Aslında “hem pastam dursun, hem karnım doysun” istiyoruz ama eşyanın tabiatı gereği bu pek mümkün değil.
Bazı isteklerimizin gerçekleşmesi için bazı endişelerden sıyrılmak ve denemek zorundayız.
Şehrin bazı ihtiyaçları için duygusal değil mantıklı değerlendirmeler yapmanın artık elzem olduğunu itiraf etmeliyiz.
Bunların başında da sanayi geliyor.
Geçtiğimiz günlerde ESO Başkanı Kesikbaş’da bu konuda serzenişte bulundu ve dedi ki
“gönül istiyor ki; Eskişehir nasıl turizmde, üniversiteleriyle bir benchmark oluşturuyorsa; sanayisiyle de çok güçlü olsun ki büyüsün… Büyüsün derken; insanlar hemen nüfus olarak düşünüyor. İşte ‘göç gelir bilmem ne…’ Gelmez göç, ne göçü gelecek? Gelse 20-30 bin kişi gelir.
Çünkü fabrikalar eski fabrikalar gibi değil. Fabrikalarda artık otomasyon var, insansız birçok yatırım var, birçok parametre var… Eskisi gibi; işte ‘baca geliyormuş da, kuzeyde rüzgârlar buradan geliyor, güneyde rüzgârlar şöyle olur, böyle olur’ değil yani konu… Çünkü bizim Organize Sanayi Bölgesi’ne gidin, çoğu fabrikaya gidin; Eskişehir’de bacalı fabrika sayısı 8-10’u geçmez. Fabrikaların artık bacası falan yok, pırıl pırıl… Ya biz en yeşil organizeyiz. En yeşillerden bir tanesiyiz… Bizim üyelerimizin neredeyse tamamı bu konuyla ilgili hem sosyal açıdan duyarlı hem de ciddi denetleniyor.”

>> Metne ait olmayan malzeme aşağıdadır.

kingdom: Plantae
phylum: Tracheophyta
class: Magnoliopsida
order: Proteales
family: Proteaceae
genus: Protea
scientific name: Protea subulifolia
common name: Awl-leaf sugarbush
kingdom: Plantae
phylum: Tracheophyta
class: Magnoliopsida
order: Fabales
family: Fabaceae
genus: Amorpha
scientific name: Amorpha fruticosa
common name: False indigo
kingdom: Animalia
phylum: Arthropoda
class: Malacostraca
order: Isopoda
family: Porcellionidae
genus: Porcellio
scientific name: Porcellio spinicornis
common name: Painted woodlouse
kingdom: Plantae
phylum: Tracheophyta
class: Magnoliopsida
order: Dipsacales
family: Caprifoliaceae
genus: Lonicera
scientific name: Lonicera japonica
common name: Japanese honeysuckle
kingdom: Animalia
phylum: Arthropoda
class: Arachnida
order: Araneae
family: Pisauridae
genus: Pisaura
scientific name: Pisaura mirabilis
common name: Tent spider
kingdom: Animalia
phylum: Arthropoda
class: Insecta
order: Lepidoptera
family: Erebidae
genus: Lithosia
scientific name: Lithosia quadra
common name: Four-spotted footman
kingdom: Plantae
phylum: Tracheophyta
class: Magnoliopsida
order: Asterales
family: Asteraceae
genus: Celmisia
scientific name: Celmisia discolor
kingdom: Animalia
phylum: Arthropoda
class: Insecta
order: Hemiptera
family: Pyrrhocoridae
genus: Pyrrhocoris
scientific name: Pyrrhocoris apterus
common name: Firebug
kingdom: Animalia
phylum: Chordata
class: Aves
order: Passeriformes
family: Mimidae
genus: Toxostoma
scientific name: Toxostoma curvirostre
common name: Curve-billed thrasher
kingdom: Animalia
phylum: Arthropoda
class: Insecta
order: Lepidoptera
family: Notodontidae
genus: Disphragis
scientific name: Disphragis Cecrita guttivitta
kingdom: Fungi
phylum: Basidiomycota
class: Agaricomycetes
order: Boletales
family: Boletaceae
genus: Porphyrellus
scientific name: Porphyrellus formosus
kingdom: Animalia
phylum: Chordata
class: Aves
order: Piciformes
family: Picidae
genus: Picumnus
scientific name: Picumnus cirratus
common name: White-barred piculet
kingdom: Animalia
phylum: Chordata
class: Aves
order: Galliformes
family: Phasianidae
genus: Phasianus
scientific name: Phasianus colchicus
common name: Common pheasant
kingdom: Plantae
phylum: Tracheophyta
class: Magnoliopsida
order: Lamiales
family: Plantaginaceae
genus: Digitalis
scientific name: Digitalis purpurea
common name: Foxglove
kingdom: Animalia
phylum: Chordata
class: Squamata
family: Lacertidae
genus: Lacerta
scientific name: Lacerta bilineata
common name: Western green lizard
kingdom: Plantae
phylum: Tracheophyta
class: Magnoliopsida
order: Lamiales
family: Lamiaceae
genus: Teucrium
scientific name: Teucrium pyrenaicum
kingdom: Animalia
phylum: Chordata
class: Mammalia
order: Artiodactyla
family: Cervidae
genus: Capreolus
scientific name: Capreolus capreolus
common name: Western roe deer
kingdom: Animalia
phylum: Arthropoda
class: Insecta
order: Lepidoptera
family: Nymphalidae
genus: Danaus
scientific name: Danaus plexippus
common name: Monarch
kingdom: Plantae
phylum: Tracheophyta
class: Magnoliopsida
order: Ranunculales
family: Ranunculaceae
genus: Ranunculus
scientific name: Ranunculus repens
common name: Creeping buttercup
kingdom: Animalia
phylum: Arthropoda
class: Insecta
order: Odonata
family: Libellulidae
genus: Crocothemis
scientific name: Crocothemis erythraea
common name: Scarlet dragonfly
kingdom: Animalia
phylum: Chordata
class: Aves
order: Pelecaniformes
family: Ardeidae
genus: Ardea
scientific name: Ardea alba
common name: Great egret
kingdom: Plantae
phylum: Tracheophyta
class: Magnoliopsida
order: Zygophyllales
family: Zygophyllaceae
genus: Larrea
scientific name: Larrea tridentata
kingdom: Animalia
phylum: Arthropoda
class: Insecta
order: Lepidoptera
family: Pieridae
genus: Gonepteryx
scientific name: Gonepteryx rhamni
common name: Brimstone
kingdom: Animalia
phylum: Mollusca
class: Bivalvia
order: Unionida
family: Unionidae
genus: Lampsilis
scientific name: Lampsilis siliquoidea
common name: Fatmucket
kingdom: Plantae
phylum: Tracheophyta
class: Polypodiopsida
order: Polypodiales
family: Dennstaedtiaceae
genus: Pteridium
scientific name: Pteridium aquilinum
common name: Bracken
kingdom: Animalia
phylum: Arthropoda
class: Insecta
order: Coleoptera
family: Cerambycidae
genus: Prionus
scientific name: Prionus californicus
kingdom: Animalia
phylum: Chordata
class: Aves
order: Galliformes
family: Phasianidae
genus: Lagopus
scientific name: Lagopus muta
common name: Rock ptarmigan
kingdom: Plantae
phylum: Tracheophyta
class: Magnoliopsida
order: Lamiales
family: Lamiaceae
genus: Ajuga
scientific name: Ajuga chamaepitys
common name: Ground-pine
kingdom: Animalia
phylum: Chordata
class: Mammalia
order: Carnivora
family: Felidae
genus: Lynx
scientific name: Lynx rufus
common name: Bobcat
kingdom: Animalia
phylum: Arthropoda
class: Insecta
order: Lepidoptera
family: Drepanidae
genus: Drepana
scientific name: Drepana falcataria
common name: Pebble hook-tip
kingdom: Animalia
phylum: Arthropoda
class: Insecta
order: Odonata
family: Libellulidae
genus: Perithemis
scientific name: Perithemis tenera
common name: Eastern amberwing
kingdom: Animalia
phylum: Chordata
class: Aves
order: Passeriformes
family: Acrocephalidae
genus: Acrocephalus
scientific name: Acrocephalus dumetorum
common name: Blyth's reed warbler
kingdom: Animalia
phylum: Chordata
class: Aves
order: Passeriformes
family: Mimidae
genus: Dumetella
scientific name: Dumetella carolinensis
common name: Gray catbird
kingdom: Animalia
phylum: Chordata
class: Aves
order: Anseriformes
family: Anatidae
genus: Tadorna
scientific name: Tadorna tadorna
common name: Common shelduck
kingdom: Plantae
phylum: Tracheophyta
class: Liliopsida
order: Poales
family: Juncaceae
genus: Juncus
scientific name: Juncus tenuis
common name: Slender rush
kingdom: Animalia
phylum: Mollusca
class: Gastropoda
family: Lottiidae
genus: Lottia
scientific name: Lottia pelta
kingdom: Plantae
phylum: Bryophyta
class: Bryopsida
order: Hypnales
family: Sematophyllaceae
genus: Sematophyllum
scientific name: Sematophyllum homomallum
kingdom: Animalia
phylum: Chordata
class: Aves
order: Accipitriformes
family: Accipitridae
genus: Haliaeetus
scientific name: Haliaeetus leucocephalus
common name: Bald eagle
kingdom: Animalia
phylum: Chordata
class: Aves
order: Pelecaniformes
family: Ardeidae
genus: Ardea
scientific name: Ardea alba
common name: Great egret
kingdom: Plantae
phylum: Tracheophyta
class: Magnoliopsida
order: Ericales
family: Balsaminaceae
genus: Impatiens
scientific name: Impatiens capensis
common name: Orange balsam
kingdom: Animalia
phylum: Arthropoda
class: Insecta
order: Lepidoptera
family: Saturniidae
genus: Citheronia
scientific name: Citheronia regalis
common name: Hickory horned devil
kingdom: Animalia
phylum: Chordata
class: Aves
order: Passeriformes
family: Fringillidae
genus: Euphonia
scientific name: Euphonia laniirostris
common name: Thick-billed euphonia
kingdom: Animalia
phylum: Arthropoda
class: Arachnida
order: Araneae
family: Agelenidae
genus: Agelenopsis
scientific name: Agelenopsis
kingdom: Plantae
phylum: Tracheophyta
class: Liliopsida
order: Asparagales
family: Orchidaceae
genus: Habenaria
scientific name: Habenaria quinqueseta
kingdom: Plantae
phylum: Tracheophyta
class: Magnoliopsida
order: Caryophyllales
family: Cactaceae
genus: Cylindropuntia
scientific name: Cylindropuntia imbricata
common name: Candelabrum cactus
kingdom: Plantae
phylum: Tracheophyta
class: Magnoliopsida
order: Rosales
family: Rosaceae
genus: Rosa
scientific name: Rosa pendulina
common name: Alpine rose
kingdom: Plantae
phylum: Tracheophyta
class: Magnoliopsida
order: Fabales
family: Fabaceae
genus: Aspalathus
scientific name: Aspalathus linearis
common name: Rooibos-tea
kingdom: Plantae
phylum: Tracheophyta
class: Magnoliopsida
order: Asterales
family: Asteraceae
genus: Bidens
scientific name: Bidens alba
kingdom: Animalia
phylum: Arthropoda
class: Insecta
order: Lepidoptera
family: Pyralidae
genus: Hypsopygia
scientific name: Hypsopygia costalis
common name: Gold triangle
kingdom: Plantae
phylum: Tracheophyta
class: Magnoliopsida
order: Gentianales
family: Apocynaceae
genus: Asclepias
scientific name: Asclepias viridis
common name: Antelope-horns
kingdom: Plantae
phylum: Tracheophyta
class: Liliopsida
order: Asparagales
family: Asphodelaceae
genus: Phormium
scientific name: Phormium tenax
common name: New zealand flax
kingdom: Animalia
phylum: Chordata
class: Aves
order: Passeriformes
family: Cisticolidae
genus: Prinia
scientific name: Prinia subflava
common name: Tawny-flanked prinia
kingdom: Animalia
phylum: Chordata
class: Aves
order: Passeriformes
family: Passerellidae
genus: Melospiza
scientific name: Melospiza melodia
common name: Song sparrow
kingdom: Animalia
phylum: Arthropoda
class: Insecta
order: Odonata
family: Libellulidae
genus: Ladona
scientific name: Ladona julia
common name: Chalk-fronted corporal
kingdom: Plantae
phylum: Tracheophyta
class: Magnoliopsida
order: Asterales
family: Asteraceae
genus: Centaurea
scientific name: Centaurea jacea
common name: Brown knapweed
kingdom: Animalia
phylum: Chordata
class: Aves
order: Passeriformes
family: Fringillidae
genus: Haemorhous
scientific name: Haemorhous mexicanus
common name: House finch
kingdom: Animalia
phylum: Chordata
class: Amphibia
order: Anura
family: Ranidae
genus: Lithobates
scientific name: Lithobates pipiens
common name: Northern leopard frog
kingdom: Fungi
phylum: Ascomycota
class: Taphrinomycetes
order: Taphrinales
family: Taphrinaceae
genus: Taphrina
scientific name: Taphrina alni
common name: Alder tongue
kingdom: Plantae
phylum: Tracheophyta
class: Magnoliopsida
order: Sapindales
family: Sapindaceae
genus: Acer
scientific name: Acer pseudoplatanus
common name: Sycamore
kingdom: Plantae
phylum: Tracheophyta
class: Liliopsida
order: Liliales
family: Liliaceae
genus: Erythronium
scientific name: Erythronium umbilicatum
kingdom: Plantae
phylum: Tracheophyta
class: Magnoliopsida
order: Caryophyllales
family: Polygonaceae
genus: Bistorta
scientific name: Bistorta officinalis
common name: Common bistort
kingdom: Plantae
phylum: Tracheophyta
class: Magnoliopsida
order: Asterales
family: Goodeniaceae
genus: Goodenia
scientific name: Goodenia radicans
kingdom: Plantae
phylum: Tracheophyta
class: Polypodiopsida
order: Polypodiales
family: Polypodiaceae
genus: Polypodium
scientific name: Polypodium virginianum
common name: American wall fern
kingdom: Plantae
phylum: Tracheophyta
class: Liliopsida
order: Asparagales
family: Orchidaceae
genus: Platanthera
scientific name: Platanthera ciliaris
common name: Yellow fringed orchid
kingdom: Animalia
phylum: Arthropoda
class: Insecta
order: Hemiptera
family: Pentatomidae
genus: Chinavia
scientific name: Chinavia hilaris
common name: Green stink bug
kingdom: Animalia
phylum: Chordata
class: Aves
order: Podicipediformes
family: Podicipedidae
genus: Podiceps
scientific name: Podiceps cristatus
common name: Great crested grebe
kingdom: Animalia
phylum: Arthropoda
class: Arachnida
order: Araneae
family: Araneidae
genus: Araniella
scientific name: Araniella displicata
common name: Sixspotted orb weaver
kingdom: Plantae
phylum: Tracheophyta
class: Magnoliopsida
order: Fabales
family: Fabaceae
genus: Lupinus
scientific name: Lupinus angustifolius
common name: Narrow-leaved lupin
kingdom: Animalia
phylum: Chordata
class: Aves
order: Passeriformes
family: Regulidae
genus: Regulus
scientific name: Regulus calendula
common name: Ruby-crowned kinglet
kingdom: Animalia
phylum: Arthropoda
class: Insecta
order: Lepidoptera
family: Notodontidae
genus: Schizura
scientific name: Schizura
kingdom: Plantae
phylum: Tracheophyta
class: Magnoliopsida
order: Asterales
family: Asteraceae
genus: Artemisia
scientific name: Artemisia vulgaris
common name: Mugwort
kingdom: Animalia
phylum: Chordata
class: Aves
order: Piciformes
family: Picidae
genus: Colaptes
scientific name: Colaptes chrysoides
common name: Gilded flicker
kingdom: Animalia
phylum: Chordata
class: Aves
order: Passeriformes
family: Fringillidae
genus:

Bu sözlere hak vermemek elde değil. Gerçekten değişen ve dönüşen dünyada sanayi eskisi kadar vahşi ve yıpratıcı değil. Eskişehir ise artan nüfusuna yetecek kadar özkaynak sahibi değil. Bu sebeple bazı konularda karşıt ya da nötr olan tavrımızı güncellemek ve en azından şehrin yarını adına duyguları yitirmeden ama gerçekleri göz ardı etmeden ortak bir tavır belirleriz.